The Bio-Identical folks are the progressives on the menopause issue, but they're treated like nutcases by a great deal of the American medical community. Furthermore, even the bio-identical crowd is at odds with each other. No one agrees about anything. Well, there is one thing... everyone promotes exercise and diet considerations. But there are still a million questions about any kind of hormone replacement, "natural" or not. There is no single cocktail that works for everyone. Plus, there are plenty of women who say, "Hey, I'm going to get through this without anything, thank you very much."
I am on my fourth week of doing this stuff. I am sleeping like a top, and my Phat Pussy is back. I had a period where I could actually go out without wearing something that looks like Depends. This is good news, but I still wonder if I am doing the right thing.
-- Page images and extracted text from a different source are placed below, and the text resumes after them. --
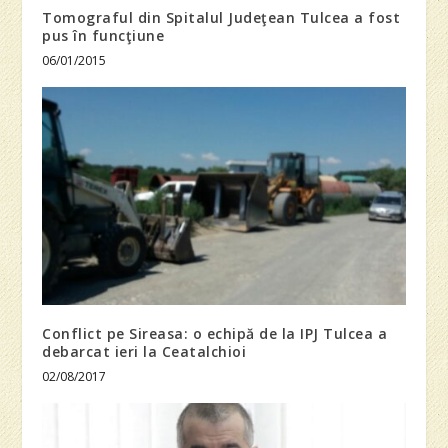
Tomograful din Spitalul Judeţean Tulcea a fost
pus în funcţiune
06/01/2015
Conflict pe Sireasa: o echipă de la IPJ Tulcea a
debarcat ieri la Ceatalchioi
02/08/2017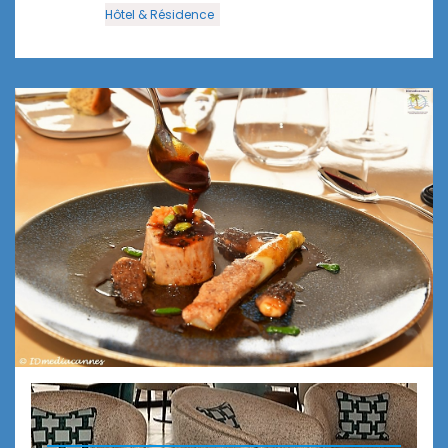
Hôtel & Résidence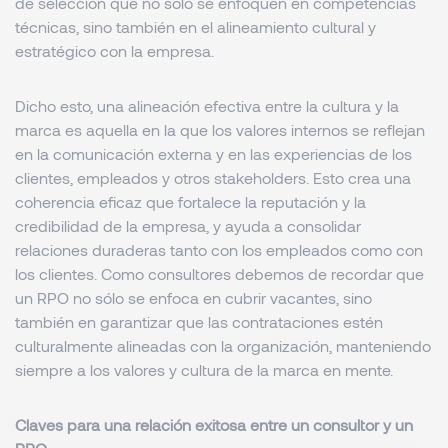
de selección que no sólo se enfoquen en competencias
técnicas, sino también en el alineamiento cultural y
estratégico con la empresa.
Dicho esto, una alineación efectiva entre la cultura y la
marca es aquella en la que los valores internos se reflejan
en la comunicación externa y en las experiencias de los
clientes, empleados y otros
stakeholders
. Esto crea una
coherencia eficaz que fortalece la reputación y la
credibilidad de la empresa, y ayuda a consolidar
relaciones duraderas tanto con los empleados como con
los clientes. Como consultores debemos de recordar que
un RPO no sólo se enfoca en cubrir vacantes, sino
también en garantizar que las contrataciones estén
culturalmente alineadas con la organización, manteniendo
siempre a los valores y cultura de la marca en mente.
Claves para una relación exitosa entre un consultor y un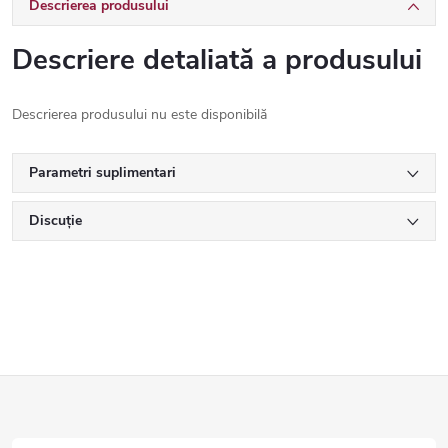
Descrierea produsului
Descriere detaliată a produsului
Descrierea produsului nu este disponibilă
Parametri suplimentari
Discuţie
S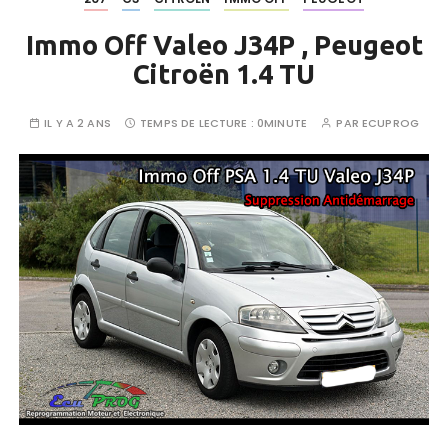
Immo Off Valeo J34P , Peugeot
Citroën 1.4 TU
IL Y A 2 ANS
TEMPS DE LECTURE :
0MINUTE
PAR
ECUPROG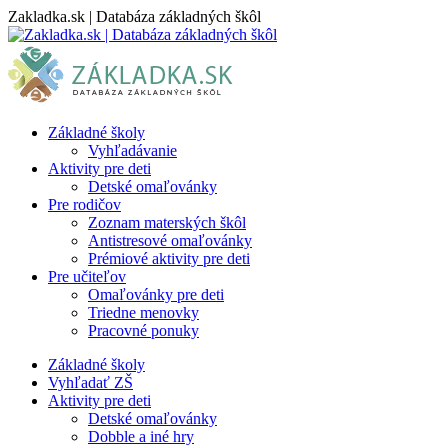
Skip
Zakladka.sk | Databáza základných škôl
to
content
Základné školy
Vyhľadávanie
Aktivity pre deti
Detské omaľovánky
Pre rodičov
Zoznam materských škôl
Antistresové omaľovánky
Prémiové aktivity pre deti
Pre učiteľov
Omaľovánky pre deti
Triedne menovky
Pracovné ponuky
Základné školy
Vyhľadať ZŠ
Aktivity pre deti
Detské omaľovánky
Dobble a iné hry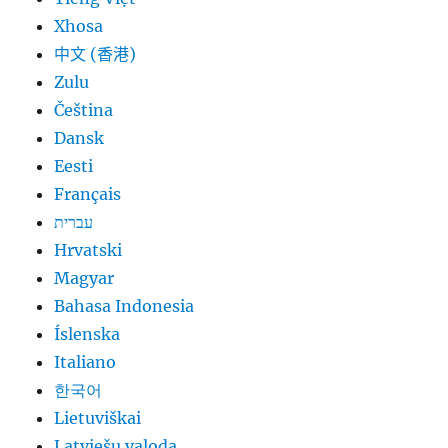
Xhosa
中文 (香港)
Zulu
Čeština
Dansk
Eesti
Français
עברית
Hrvatski
Magyar
Bahasa Indonesia
Íslenska
Italiano
한국어
Lietuviškai
Latviešu valoda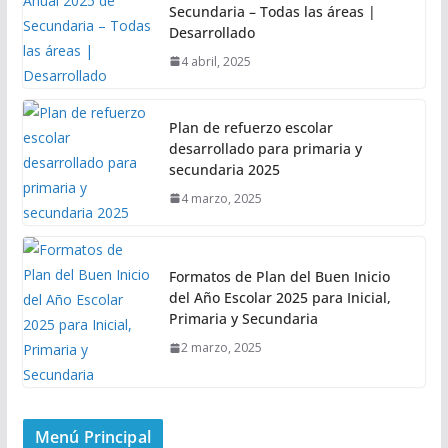
Secundaria – Todas las áreas |
Desarrollado
4 abril, 2025
Plan de refuerzo escolar
desarrollado para primaria y
secundaria 2025
4 marzo, 2025
Formatos de Plan del Buen Inicio
del Año Escolar 2025 para Inicial,
Primaria y Secundaria
2 marzo, 2025
Menú Principal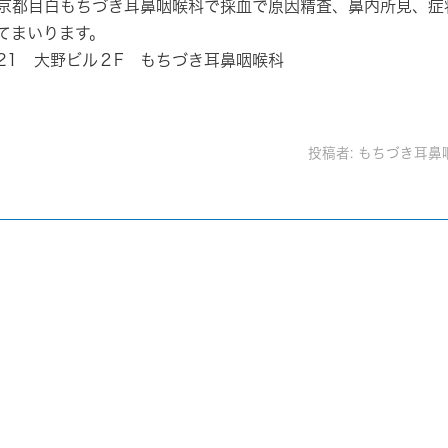
京都目白もちづき耳鼻咽喉科で採血で原因精査、鼻内所見、症
てまいります。
4-21 大野ビル２F もちづき耳鼻咽喉科
投稿者:
もちづき耳鼻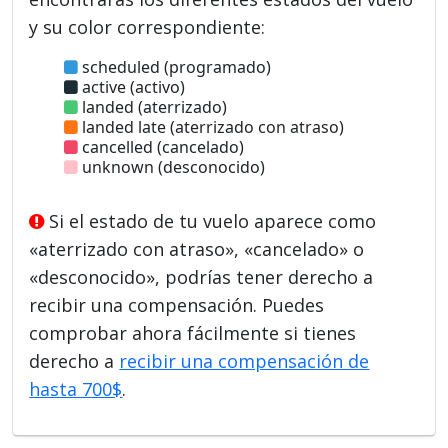
y su color correspondiente:
scheduled (programado)
active (activo)
landed (aterrizado)
landed late (aterrizado con atraso)
cancelled (cancelado)
unknown (desconocido)
Si el estado de tu vuelo aparece como
«aterrizado con atraso», «cancelado» o
«desconocido», podrías tener derecho a
recibir una compensación. Puedes
comprobar ahora fácilmente si tienes
derecho a
recibir una compensación de
hasta 700$
.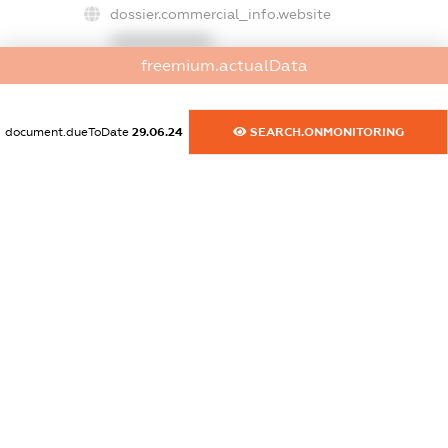
dossier.commercial_info.website
XXXXXXXXXX
freemium.actualData
dossier.commercial_info.activity
XXXXXXXXXX
document.dueToDate
29.06.24
SEARCH.ONMONITORING
freemium.exampleText_1
freemium.exampleText_2
freemium.anonymousPerSearch2
FREEMIUM.DETAILS
FREEMIUM.REGISTER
I have barely used any T-cream because it scares me. A friend of mine told me she is using it before she enters surfing competitions to make her more gnarly. I feel so self-conscious of my sex urges now.... am I masturbating because I just had a wild hair, or is the T-cream growing some wild ones? I need to slather on more and see what happens, but the idea of being more anger-driven would not be a fair trade-off to me, for horniness. "Hi, I hate your fucking guts— now bend over!" Oh, I don't know what to think.
And that's why I'm posting this confession. I have also opened up the entire can of worms on my latest In Bed show, where I ask, "Hey babe, are you using hormones?"
My feminist response to this whole hullabaloo is that I'd like to hear as many women as possible speak up! Have you ever taken hormones, or lived intimately with someone who did? What happened? What's your experience with bio-identicals? Have you been reading any great books on the subject you'd like to scream about?